■ What is required
Word for word, reproduce each line of the data below, omitting every image.

■ Input material

--*--

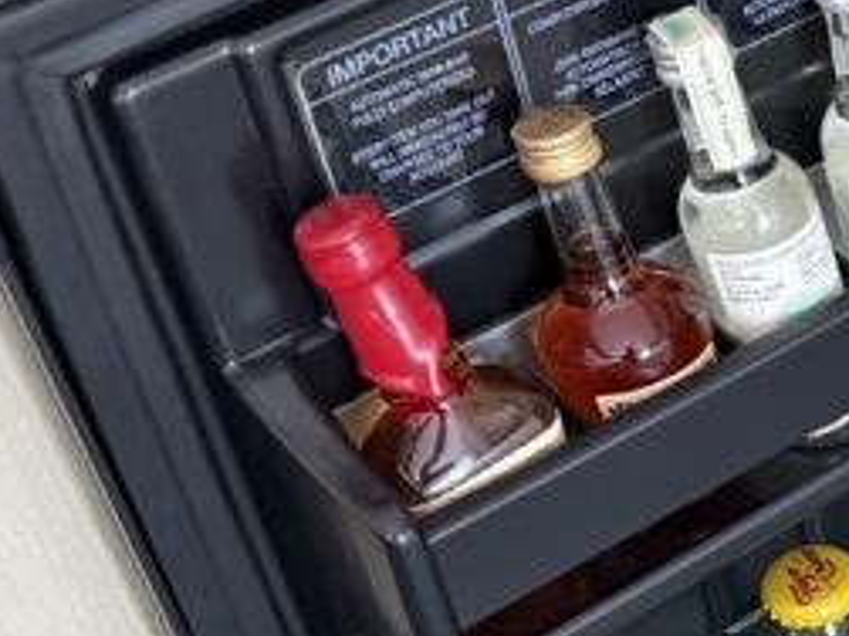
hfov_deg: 18.0
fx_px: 2402
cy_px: 396
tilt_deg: -41.0
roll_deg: +3.2
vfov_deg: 15.1
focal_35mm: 98
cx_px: 1262
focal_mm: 6.76
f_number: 1.78
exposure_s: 1/60
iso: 320
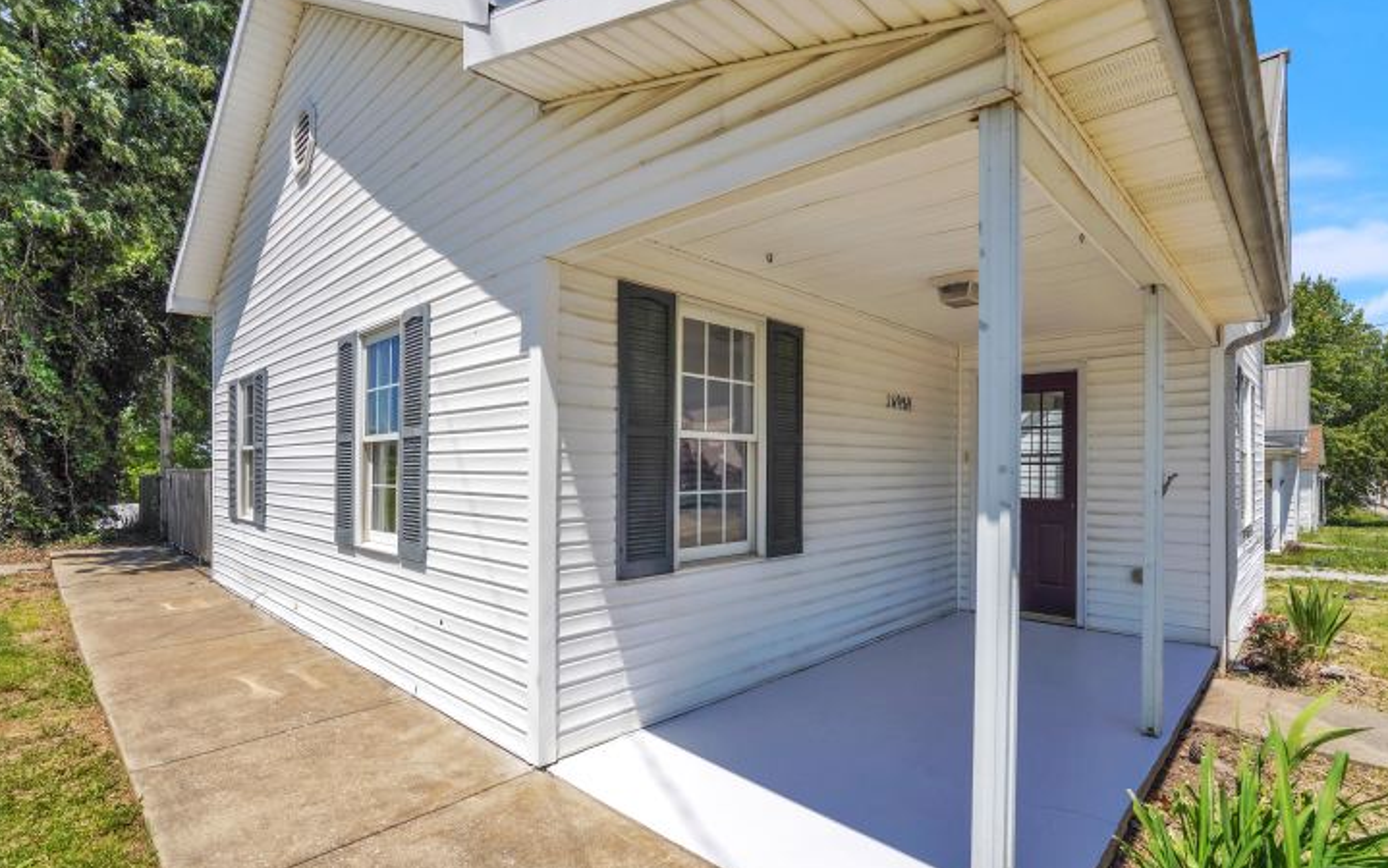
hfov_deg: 94.3
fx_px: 643
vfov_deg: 67.9
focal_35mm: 17
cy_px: 469
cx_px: 714
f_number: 8
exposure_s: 1/320
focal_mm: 16
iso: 100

--*--

■ Completed task
hfov_deg: 18.0
fx_px: 2402
cy_px: 396
tilt_deg: -41.0
roll_deg: +3.2
vfov_deg: 15.1
focal_35mm: 98
cx_px: 1262
focal_mm: 6.76
f_number: 1.78
exposure_s: 1/60
iso: 320
hfov_deg: 94.3
fx_px: 643
vfov_deg: 67.9
focal_35mm: 17
cy_px: 469
cx_px: 714
f_number: 8
exposure_s: 1/320
focal_mm: 16
iso: 100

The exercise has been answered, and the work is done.